Friday, January 16, 2015

Bad Analogy Blues

The New Republic rightly points out a bad analogy from Pope Francis on the Charlie Hebdo cartoons and insulting someone’s mother. All analogies will breakdown, but when they breakdown at first glance, you know you have a particularly bad analogy. The Charlie Hebdo cartoons invariably claim to use their insults to make some larger point: “not to insult religious people…but to bring attention to the harmful effects of faith.” By contrast, an insult to someone’s mother has no more purpose than, well, to insult someone’s mother.

Here's the story:
"On a trip to the Philippines this week, Francis, after decrying 'murder in the name of God,' carefully delimited how far magazines like Charlie Hebdoshould go: 'One cannot provoke, one cannot insult other people's faith, one cannot make fun of faith.' 
Then, punching the air, he made an implicit comparison between the 'offensive' behavior of those who satirize religion and those who would insult his mother.
'If Dr.
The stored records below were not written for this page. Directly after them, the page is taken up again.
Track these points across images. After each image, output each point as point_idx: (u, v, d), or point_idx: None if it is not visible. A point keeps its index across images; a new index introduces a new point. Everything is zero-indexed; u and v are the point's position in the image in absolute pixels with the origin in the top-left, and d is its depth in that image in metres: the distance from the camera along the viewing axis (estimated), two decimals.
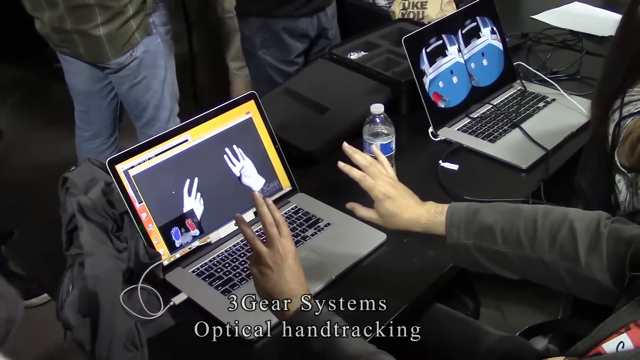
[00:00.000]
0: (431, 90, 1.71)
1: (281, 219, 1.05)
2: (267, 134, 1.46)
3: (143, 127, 2.32)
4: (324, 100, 1.78)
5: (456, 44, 1.78)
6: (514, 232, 1.05)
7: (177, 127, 1.34)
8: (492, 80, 1.86)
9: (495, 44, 1.88)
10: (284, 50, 2.22)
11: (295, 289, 1.01)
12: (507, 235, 1.06)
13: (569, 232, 1.01)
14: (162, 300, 1.23)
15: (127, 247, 1.27)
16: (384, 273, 1.30)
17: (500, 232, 1.06)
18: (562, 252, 1.01)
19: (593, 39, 2.16)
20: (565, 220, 1.02)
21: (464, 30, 1.81)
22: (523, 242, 1.04)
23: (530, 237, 1.04)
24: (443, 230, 1.12)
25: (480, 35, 1.84)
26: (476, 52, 1.83)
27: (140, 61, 2.12)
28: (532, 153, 1.61)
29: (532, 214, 1.06)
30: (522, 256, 1.04)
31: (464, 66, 1.80)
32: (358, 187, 1.17)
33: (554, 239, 1.02)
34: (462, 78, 1.79)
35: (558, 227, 1.02)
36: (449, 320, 1.36)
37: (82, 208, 1.31)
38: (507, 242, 1.06)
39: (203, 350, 1.16)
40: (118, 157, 1.26)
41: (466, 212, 1.11)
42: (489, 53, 1.86)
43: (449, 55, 1.76)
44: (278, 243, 1.02)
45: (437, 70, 1.73)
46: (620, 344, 0.81)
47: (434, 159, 1.61)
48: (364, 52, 2.02)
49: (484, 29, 1.85)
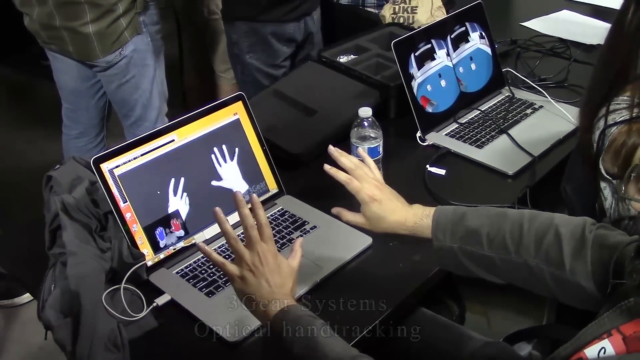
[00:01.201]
0: (419, 94, 1.71)
1: (264, 220, 1.03)
2: (254, 135, 1.45)
3: (131, 126, 2.30)
4: (313, 102, 1.78)
5: (445, 49, 1.78)
6: (500, 236, 1.06)
7: (164, 127, 1.33)
8: (480, 86, 1.87)
9: (485, 50, 1.88)
10: (271, 54, 2.21)
11: (275, 292, 0.99)
12: (492, 240, 1.06)
13: (554, 238, 1.01)
14: (145, 301, 1.21)
15: (111, 247, 1.26)
16: (369, 277, 1.29)
17: (486, 236, 1.07)
18: (547, 257, 1.01)
19: (581, 47, 2.17)
20: (551, 226, 1.03)
21: (454, 36, 1.81)
22: (509, 247, 1.04)
23: (516, 241, 1.04)
24: (429, 234, 1.12)
25: (469, 40, 1.85)
26: (465, 57, 1.83)
27: (129, 60, 2.11)
28: (518, 159, 1.61)
29: (519, 218, 1.06)
30: (508, 260, 1.05)
31: (452, 71, 1.80)
32: (344, 190, 1.17)
33: (540, 244, 1.02)
34: (451, 83, 1.79)
35: (544, 232, 1.03)
36: (433, 325, 1.36)
37: (65, 207, 1.30)
38: (493, 247, 1.06)
39: (186, 352, 1.15)
40: (103, 156, 1.25)
41: (453, 216, 1.11)
42: (477, 58, 1.86)
43: (438, 60, 1.76)
44: (258, 246, 1.01)
45: (425, 74, 1.73)
46: (602, 349, 0.81)
47: (422, 163, 1.61)
48: (353, 56, 2.02)
49: (473, 34, 1.86)
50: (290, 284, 1.03)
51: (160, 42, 2.28)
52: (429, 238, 1.12)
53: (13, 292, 2.33)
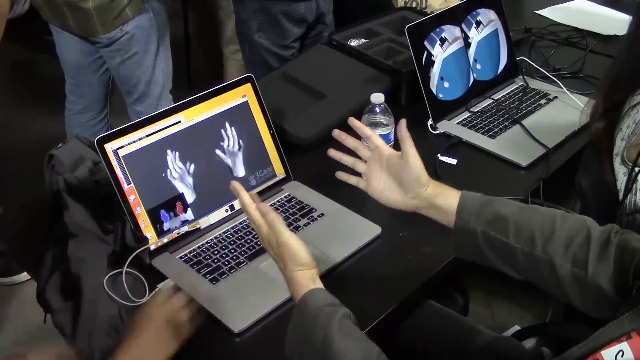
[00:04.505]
0: (432, 82, 1.67)
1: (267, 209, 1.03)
2: (262, 118, 1.41)
3: (134, 103, 2.27)
4: (322, 86, 1.74)
5: (459, 35, 1.74)
6: (529, 229, 1.02)
7: (170, 107, 1.30)
8: (494, 74, 1.82)
9: (499, 37, 1.84)
10: (281, 34, 2.16)
11: (299, 275, 0.99)
12: (520, 231, 1.03)
13: (584, 239, 0.99)
14: (148, 286, 1.19)
15: (113, 230, 1.23)
16: (377, 267, 1.26)
17: (514, 225, 1.03)
18: (575, 257, 0.99)
19: (598, 38, 2.12)
20: (583, 228, 1.00)
21: (468, 22, 1.76)
22: (536, 241, 1.01)
23: (546, 238, 1.01)
24: (448, 209, 1.08)
25: (483, 27, 1.80)
26: (479, 44, 1.79)
27: (132, 36, 2.07)
28: (532, 151, 1.57)
29: (551, 215, 1.04)
30: (531, 255, 1.02)
31: (466, 58, 1.75)
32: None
33: (570, 243, 0.99)
34: (464, 70, 1.75)
35: (576, 232, 1.00)
36: (441, 318, 1.33)
37: (68, 187, 1.27)
38: (519, 238, 1.02)
39: (188, 339, 1.12)
40: (107, 135, 1.21)
41: (481, 198, 1.08)
42: (492, 46, 1.82)
43: (451, 47, 1.72)
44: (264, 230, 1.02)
45: (438, 60, 1.69)
46: (620, 352, 0.78)
47: (433, 152, 1.58)
48: (364, 40, 1.98)
49: (488, 21, 1.81)
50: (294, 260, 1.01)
51: (164, 16, 2.23)
52: (442, 219, 1.09)
53: (12, 270, 2.30)
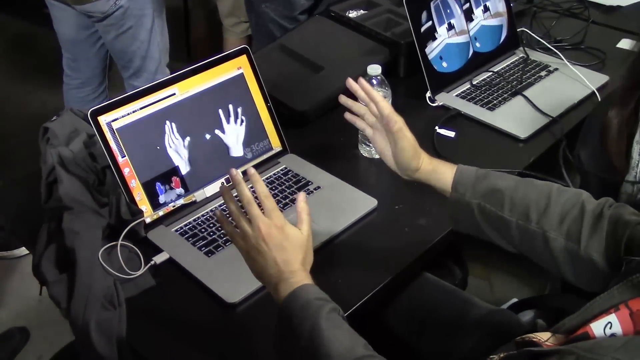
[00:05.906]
0: (431, 53, 1.65)
1: (264, 193, 0.95)
2: (258, 91, 1.40)
3: (130, 77, 2.25)
4: (320, 58, 1.72)
5: (458, 6, 1.71)
6: (524, 203, 1.03)
7: (164, 79, 1.28)
8: (494, 45, 1.80)
9: (500, 8, 1.81)
10: (288, 5, 2.13)
11: (283, 271, 0.92)
12: (515, 204, 1.03)
13: (579, 213, 0.99)
14: (143, 259, 1.19)
15: (108, 203, 1.22)
16: (373, 240, 1.26)
17: (509, 199, 1.03)
18: (568, 231, 0.99)
19: (601, 8, 2.09)
20: (578, 202, 1.01)
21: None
22: (531, 215, 1.01)
23: (541, 211, 1.01)
24: (445, 181, 1.08)
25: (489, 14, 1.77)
26: (479, 15, 1.76)
27: (126, 10, 2.04)
28: (531, 123, 1.56)
29: (547, 189, 1.04)
30: (525, 228, 1.02)
31: (465, 29, 1.73)
32: (350, 150, 1.13)
33: (564, 217, 1.00)
34: (463, 42, 1.73)
35: (570, 206, 1.00)
36: (437, 290, 1.33)
37: (62, 160, 1.26)
38: (514, 211, 1.03)
39: (183, 312, 1.12)
40: (101, 108, 1.20)
41: (477, 172, 1.08)
42: (492, 16, 1.79)
43: (450, 17, 1.69)
44: (260, 223, 0.93)
45: (437, 31, 1.66)
46: (608, 324, 0.79)
47: (431, 124, 1.56)
48: (363, 11, 1.95)
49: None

Gasbarri, a great friend, says a swear word against my mother, then a punch awaits him,' Francis said. 'It's normal, it's normal.'

Leaving aside whether the Pope is ignoring Jesus’s advice to turn the other cheek, the comparison between satirizing religion and insulting one’s mom is ludicrous. The cartoons of Charlie Hebdo, and other mockery of religion (the magazine has made fun of all faiths, including Catholicism), are meant not to insult religious people or designed only to give offense, but to bring attention to the harmful effects of faith. The magazine, for instance, often called out the Vatican for mishandling the epidemic of child rape by priests."